Our results disagree with previous findings about the vermicomposting of green wastes, including Scotch broom and different types of grape marc, where bacterial α-diversity increased with vermicomposting 12,18−20,26. In those studies, the starting material had not previously been processed by an animal gut, and bacterial diversity was low. Here, vermicomposting of sewage sludge, a material already processed by the human gut and therefore more microbially rich, reduced its bacterial diversity due to the earthworm gut-associated processes. These findings indicate that microbial succession during vermicomposting is strongly influenced by the starting substrate. On this regard, and since sewage sludge is highly variable due to its heterogeneous nature and the different methodologies applied in wastewater treatment plants, it would be necessary to verify the performance and magnitude of the vermicomposting process on different types of sludge and or biosolids.

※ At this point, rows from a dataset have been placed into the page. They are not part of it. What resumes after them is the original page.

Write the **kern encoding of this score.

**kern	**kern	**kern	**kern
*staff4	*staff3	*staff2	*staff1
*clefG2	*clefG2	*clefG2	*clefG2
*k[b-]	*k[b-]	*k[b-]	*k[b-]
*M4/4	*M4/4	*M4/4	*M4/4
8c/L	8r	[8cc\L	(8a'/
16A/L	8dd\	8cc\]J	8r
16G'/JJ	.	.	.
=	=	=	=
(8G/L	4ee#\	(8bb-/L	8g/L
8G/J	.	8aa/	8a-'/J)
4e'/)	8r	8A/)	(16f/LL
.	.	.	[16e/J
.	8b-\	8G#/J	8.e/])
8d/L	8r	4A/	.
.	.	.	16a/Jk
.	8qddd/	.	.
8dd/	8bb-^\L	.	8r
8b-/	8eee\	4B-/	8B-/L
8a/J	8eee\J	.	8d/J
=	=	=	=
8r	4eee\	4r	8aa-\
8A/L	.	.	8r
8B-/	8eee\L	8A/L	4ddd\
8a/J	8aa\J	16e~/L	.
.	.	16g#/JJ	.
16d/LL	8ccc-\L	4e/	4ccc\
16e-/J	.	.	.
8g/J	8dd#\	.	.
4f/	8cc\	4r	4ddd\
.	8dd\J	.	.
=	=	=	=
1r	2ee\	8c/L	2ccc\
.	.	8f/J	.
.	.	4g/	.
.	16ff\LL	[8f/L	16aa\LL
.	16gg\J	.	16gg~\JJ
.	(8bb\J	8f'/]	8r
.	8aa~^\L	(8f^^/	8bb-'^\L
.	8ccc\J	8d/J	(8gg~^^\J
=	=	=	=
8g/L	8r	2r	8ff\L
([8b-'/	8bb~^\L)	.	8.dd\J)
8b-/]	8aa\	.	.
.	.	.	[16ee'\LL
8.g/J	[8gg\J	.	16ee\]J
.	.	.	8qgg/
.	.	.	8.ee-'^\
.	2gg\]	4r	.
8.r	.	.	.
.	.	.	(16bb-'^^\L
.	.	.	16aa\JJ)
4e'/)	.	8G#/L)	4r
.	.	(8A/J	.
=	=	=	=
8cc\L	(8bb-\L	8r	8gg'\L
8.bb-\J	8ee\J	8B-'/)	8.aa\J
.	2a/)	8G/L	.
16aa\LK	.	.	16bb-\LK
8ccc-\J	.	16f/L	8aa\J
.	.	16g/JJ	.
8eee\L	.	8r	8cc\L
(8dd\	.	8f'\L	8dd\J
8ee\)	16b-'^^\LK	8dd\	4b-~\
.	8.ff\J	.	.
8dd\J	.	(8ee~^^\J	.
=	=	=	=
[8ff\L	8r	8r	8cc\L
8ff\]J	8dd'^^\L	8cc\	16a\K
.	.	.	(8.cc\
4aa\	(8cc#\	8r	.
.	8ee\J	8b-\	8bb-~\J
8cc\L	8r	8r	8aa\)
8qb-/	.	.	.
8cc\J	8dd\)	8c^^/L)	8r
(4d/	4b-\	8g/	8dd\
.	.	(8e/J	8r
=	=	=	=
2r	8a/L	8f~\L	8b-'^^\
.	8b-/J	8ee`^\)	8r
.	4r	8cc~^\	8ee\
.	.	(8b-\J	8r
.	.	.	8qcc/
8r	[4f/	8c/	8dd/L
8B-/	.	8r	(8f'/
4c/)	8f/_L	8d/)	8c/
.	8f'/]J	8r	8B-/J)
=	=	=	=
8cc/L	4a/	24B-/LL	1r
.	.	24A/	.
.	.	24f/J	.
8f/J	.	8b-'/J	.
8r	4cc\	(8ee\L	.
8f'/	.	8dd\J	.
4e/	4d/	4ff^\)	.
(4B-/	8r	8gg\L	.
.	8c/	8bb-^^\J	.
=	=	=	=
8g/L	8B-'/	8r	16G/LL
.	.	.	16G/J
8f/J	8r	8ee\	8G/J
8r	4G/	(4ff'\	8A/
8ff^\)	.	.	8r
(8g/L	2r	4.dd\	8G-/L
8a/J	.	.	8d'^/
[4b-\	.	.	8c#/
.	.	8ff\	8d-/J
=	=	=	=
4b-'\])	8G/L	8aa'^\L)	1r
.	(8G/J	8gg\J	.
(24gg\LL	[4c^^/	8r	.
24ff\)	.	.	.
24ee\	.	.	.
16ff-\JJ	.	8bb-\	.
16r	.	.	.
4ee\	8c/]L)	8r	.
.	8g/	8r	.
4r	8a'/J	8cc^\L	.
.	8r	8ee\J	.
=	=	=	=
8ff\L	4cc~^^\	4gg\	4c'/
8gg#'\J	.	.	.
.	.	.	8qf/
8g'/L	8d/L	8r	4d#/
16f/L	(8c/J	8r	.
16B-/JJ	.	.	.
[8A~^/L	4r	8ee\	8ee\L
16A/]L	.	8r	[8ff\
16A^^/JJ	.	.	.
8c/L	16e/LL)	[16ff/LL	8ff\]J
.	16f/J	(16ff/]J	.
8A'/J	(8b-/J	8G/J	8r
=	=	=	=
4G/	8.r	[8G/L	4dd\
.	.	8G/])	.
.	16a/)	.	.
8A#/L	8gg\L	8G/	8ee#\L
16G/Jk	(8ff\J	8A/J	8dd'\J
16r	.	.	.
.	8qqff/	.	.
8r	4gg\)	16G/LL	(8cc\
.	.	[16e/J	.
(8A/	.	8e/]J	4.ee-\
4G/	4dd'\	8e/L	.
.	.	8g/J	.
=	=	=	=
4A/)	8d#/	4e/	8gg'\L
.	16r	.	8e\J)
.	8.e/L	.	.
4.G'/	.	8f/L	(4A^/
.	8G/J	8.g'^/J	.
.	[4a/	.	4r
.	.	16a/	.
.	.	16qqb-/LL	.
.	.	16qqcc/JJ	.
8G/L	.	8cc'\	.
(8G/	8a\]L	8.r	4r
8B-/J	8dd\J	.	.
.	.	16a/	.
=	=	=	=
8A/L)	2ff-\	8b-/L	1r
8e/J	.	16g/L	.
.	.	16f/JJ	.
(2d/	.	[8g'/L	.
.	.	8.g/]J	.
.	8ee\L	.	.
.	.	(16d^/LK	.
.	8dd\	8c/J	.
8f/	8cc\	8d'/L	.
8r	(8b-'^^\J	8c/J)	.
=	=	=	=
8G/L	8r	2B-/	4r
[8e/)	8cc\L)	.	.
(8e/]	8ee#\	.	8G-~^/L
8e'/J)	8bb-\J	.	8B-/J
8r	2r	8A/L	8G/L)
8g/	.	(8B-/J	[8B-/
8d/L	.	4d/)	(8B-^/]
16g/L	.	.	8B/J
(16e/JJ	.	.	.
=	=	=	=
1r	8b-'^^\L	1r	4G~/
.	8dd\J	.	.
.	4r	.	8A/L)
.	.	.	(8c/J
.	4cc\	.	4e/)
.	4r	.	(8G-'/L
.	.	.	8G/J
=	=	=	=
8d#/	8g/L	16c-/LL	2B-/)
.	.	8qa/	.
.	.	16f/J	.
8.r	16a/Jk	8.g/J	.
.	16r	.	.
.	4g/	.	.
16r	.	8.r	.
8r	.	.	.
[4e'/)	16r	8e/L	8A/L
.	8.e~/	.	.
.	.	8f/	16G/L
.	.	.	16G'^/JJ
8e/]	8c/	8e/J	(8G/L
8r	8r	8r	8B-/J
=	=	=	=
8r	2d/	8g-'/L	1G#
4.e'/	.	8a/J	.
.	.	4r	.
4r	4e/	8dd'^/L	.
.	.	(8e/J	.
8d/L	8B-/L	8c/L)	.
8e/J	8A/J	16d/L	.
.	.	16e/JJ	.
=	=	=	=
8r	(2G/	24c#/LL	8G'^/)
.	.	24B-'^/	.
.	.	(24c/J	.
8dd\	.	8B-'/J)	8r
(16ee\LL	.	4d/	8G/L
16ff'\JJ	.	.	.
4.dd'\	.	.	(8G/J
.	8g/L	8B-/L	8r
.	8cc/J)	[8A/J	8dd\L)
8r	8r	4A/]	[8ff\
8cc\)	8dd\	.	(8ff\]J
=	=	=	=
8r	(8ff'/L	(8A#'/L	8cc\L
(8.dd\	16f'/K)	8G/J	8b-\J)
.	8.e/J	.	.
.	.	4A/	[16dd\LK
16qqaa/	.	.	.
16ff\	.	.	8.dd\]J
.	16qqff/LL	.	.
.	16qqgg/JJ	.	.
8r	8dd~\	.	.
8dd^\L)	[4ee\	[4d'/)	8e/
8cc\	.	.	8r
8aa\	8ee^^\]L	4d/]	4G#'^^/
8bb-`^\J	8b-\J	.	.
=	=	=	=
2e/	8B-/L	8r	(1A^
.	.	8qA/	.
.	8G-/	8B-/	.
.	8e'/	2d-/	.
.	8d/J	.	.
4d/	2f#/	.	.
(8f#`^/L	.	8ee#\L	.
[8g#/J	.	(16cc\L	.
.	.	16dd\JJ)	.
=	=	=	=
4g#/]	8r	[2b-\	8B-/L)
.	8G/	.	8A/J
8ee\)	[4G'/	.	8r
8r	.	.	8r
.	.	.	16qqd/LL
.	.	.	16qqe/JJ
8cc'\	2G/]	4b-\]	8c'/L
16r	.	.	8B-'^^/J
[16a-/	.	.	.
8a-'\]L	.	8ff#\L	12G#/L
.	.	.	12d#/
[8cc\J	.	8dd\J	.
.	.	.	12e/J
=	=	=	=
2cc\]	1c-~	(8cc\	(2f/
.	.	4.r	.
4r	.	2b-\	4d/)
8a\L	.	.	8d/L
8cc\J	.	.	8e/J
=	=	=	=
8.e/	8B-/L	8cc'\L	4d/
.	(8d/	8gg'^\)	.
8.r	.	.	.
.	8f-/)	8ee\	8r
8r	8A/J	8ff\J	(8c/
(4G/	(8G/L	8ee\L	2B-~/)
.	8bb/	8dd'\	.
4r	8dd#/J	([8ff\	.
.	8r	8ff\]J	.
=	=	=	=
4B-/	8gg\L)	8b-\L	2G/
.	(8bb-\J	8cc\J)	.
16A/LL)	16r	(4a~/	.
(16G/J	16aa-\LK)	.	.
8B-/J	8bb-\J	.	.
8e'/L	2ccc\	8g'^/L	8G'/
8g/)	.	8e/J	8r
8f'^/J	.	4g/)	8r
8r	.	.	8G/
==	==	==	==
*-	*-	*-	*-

Changes in bacterial and fungal α-diversity of sewage sludge during vermicomposting were accompanied by drastic changes in bacterial and fungal β-diversity during both GAP and CAP associated processes (Fig. 4). Thus, bacterial and fungal communities of sewage sludge, fresh earthworm casts and vermicompost (3 months old) were all significantly different in PCoA 1 and PCoA 2 for Bray-Curtis, Jaccard (Fig. 4) and weighted and unweighted UniFrac distance matrices (Supplementary Figure S2).
Only 6 bacterial and fungal ASVs were shared or present in sewage sludge, fresh earthworm casts and vermicompost (Fig. 5, Supplementary Table S4-5). This suggests that vermicomposting eliminates 96% of the initial bacterial ASVs and 91% of the initial fungal ASVs as sludge passes through the earthworm gut, the GAP processes of the vermicomposting process (Fig. 5). The CAP processes increased the diversity of the bacterial community and decreased the diversity of the fungal community of the vermicompost derived from sewage sludge (Fig. 5, Supplementary Table S4-5). According with the observed differences in β-diversity, bacterial and fungal communities of sewage sludge, fresh earthworm casts and vermicompost were largely composed by their own or exclusive ASVs (Fig. 5, Supplementary Table S4-5).
Several studies have found important levels of reduction of microbial human pathogens during vermicomposting of sewage sludge 27–29 and animal manures 30,31. We have found that earthworm activity, mainly during the gut-associated processes, is a critical factor leading to the rapid reduction of pathogens during vermicomposting. The mechanisms involved in the reduction or elimination of microbial pathogens may include direct effects of physical disruption during grinding in the earthworm gizzard, microbial inhibition by antimicrobial substances or microbial antagonists produced by the earthworms themselves, and destruction of microorganisms by enzymatic digestion and assimilation 15.
This underscores the critical importance of maintaining vermicomposting reactors at the highest possible stocking densities or at maximum charge capacity, so optimal operation or performance of the vermicomposting process is ensured.
This study describes how vermicomposting drastically modifies bacterial and fungal communities of sewage sludge and stresses the critical effect of earthworms during that process. Bacterial and fungal composition and structure changes significantly during gut-associated processes (GAP) and cast-associated processes (CAP). Most of the microbial taxa present in the sewage sludge were eliminated during vermicomposting, mainly in the GAP. Given that earthworms change drastically microbial communities of the organic wastes during vermicomposting and vermicompost microbiome resembles the microbial communities of the earthworm gut, studying the effect of the starting material in the configuration of the earthworm gut microbiome is paramount.